EXTRACTED ENTRIES:
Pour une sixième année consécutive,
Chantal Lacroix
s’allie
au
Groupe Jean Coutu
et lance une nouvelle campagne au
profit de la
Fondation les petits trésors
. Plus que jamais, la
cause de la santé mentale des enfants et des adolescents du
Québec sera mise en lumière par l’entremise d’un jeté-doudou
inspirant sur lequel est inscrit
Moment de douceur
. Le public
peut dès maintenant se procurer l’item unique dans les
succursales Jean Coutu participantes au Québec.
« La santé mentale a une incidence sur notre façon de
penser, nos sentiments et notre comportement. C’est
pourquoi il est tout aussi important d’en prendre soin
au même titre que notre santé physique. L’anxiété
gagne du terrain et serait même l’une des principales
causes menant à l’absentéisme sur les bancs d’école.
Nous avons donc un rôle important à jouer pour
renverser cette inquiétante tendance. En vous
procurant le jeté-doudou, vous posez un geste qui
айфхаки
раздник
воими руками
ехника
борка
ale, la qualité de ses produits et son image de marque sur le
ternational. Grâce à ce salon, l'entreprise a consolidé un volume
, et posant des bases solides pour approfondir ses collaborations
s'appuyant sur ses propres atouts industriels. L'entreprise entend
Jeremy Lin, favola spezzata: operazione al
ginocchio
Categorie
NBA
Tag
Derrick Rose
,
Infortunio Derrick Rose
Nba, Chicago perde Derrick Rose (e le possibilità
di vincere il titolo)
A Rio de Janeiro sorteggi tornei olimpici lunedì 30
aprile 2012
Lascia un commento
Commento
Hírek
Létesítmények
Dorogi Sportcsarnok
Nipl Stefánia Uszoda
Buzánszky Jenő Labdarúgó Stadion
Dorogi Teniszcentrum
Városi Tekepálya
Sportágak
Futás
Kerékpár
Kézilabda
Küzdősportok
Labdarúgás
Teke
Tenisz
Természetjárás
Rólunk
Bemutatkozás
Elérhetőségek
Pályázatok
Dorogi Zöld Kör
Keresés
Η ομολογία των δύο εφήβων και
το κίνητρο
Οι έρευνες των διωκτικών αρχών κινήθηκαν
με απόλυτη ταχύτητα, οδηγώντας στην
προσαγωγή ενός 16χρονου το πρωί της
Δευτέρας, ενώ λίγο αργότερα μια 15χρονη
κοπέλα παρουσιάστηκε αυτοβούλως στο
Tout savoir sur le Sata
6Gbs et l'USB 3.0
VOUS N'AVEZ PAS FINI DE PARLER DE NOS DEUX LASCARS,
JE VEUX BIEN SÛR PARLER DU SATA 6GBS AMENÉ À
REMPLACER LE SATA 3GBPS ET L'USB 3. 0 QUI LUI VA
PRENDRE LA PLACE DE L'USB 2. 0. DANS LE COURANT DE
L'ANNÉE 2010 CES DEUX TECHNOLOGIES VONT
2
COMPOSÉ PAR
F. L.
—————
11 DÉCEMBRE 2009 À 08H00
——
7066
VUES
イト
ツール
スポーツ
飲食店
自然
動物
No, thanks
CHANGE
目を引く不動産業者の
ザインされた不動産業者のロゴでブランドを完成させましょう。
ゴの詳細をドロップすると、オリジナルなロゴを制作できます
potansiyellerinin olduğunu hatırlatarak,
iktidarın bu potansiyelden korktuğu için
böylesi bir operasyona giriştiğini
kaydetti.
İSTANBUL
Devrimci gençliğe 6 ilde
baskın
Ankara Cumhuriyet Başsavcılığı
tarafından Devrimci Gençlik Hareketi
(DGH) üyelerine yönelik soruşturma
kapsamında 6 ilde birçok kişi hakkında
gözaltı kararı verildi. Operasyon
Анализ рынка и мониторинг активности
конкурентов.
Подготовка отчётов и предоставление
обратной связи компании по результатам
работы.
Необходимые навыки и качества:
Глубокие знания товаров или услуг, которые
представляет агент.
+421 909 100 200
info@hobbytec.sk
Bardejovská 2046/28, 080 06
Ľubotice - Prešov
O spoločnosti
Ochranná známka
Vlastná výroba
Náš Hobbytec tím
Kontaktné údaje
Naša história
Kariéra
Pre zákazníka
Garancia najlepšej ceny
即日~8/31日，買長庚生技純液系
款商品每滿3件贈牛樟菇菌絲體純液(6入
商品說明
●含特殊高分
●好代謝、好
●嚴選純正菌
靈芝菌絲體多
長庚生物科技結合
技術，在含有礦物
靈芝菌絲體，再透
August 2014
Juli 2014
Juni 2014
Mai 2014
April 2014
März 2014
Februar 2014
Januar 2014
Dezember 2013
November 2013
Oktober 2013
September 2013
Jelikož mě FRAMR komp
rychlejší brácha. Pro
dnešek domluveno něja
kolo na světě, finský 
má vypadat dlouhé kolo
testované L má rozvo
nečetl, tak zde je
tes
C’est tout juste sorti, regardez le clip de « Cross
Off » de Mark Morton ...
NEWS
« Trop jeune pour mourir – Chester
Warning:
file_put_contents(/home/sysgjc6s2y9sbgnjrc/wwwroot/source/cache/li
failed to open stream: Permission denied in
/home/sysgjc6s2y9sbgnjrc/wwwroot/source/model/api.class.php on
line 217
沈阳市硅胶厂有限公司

WHAT THE TASK ASKS: Retype the records above exactly as they appear.

FINISHED EXERCISE:
Pour une sixième année consécutive,
Chantal Lacroix
s’allie
au
Groupe Jean Coutu
et lance une nouvelle campagne au
profit de la
Fondation les petits trésors
. Plus que jamais, la
cause de la santé mentale des enfants et des adolescents du
Québec sera mise en lumière par l’entremise d’un jeté-doudou
inspirant sur lequel est inscrit
Moment de douceur
. Le public
peut dès maintenant se procurer l’item unique dans les
succursales Jean Coutu participantes au Québec.
« La santé mentale a une incidence sur notre façon de
penser, nos sentiments et notre comportement. C’est
pourquoi il est tout aussi important d’en prendre soin
au même titre que notre santé physique. L’anxiété
gagne du terrain et serait même l’une des principales
causes menant à l’absentéisme sur les bancs d’école.
Nous avons donc un rôle important à jouer pour
renverser cette inquiétante tendance. En vous
procurant le jeté-doudou, vous posez un geste qui
айфхаки
раздник
воими руками
ехника
борка
ale, la qualité de ses produits et son image de marque sur le
ternational. Grâce à ce salon, l'entreprise a consolidé un volume
, et posant des bases solides pour approfondir ses collaborations
s'appuyant sur ses propres atouts industriels. L'entreprise entend
Jeremy Lin, favola spezzata: operazione al
ginocchio
Categorie
NBA
Tag
Derrick Rose
,
Infortunio Derrick Rose
Nba, Chicago perde Derrick Rose (e le possibilità
di vincere il titolo)
A Rio de Janeiro sorteggi tornei olimpici lunedì 30
aprile 2012
Lascia un commento
Commento
Hírek
Létesítmények
Dorogi Sportcsarnok
Nipl Stefánia Uszoda
Buzánszky Jenő Labdarúgó Stadion
Dorogi Teniszcentrum
Városi Tekepálya
Sportágak
Futás
Kerékpár
Kézilabda
Küzdősportok
Labdarúgás
Teke
Tenisz
Természetjárás
Rólunk
Bemutatkozás
Elérhetőségek
Pályázatok
Dorogi Zöld Kör
Keresés
Η ομολογία των δύο εφήβων και
το κίνητρο
Οι έρευνες των διωκτικών αρχών κινήθηκαν
με απόλυτη ταχύτητα, οδηγώντας στην
προσαγωγή ενός 16χρονου το πρωί της
Δευτέρας, ενώ λίγο αργότερα μια 15χρονη
κοπέλα παρουσιάστηκε αυτοβούλως στο
Tout savoir sur le Sata
6Gbs et l'USB 3.0
VOUS N'AVEZ PAS FINI DE PARLER DE NOS DEUX LASCARS,
JE VEUX BIEN SÛR PARLER DU SATA 6GBS AMENÉ À
REMPLACER LE SATA 3GBPS ET L'USB 3. 0 QUI LUI VA
PRENDRE LA PLACE DE L'USB 2. 0. DANS LE COURANT DE
L'ANNÉE 2010 CES DEUX TECHNOLOGIES VONT
2
COMPOSÉ PAR
F. L.
—————
11 DÉCEMBRE 2009 À 08H00
——
7066
VUES
イト
ツール
スポーツ
飲食店
自然
動物
No, thanks
CHANGE
目を引く不動産業者の
ザインされた不動産業者のロゴでブランドを完成させましょう。
ゴの詳細をドロップすると、オリジナルなロゴを制作できます
potansiyellerinin olduğunu hatırlatarak,
iktidarın bu potansiyelden korktuğu için
böylesi bir operasyona giriştiğini
kaydetti.
İSTANBUL
Devrimci gençliğe 6 ilde
baskın
Ankara Cumhuriyet Başsavcılığı
tarafından Devrimci Gençlik Hareketi
(DGH) üyelerine yönelik soruşturma
kapsamında 6 ilde birçok kişi hakkında
gözaltı kararı verildi. Operasyon
Анализ рынка и мониторинг активности
конкурентов.
Подготовка отчётов и предоставление
обратной связи компании по результатам
работы.
Необходимые навыки и качества:
Глубокие знания товаров или услуг, которые
представляет агент.
+421 909 100 200
info@hobbytec.sk
Bardejovská 2046/28, 080 06
Ľubotice - Prešov
O spoločnosti
Ochranná známka
Vlastná výroba
Náš Hobbytec tím
Kontaktné údaje
Naša história
Kariéra
Pre zákazníka
Garancia najlepšej ceny
即日~8/31日，買長庚生技純液系
款商品每滿3件贈牛樟菇菌絲體純液(6入
商品說明
●含特殊高分
●好代謝、好
●嚴選純正菌
靈芝菌絲體多
長庚生物科技結合
技術，在含有礦物
靈芝菌絲體，再透
August 2014
Juli 2014
Juni 2014
Mai 2014
April 2014
März 2014
Februar 2014
Januar 2014
Dezember 2013
November 2013
Oktober 2013
September 2013
Jelikož mě FRAMR komp
rychlejší brácha. Pro
dnešek domluveno něja
kolo na světě, finský 
má vypadat dlouhé kolo
testované L má rozvo
nečetl, tak zde je
tes
C’est tout juste sorti, regardez le clip de « Cross
Off » de Mark Morton ...
NEWS
« Trop jeune pour mourir – Chester
Warning:
file_put_contents(/home/sysgjc6s2y9sbgnjrc/wwwroot/source/cache/li
failed to open stream: Permission denied in
/home/sysgjc6s2y9sbgnjrc/wwwroot/source/model/api.class.php on
line 217
沈阳市硅胶厂有限公司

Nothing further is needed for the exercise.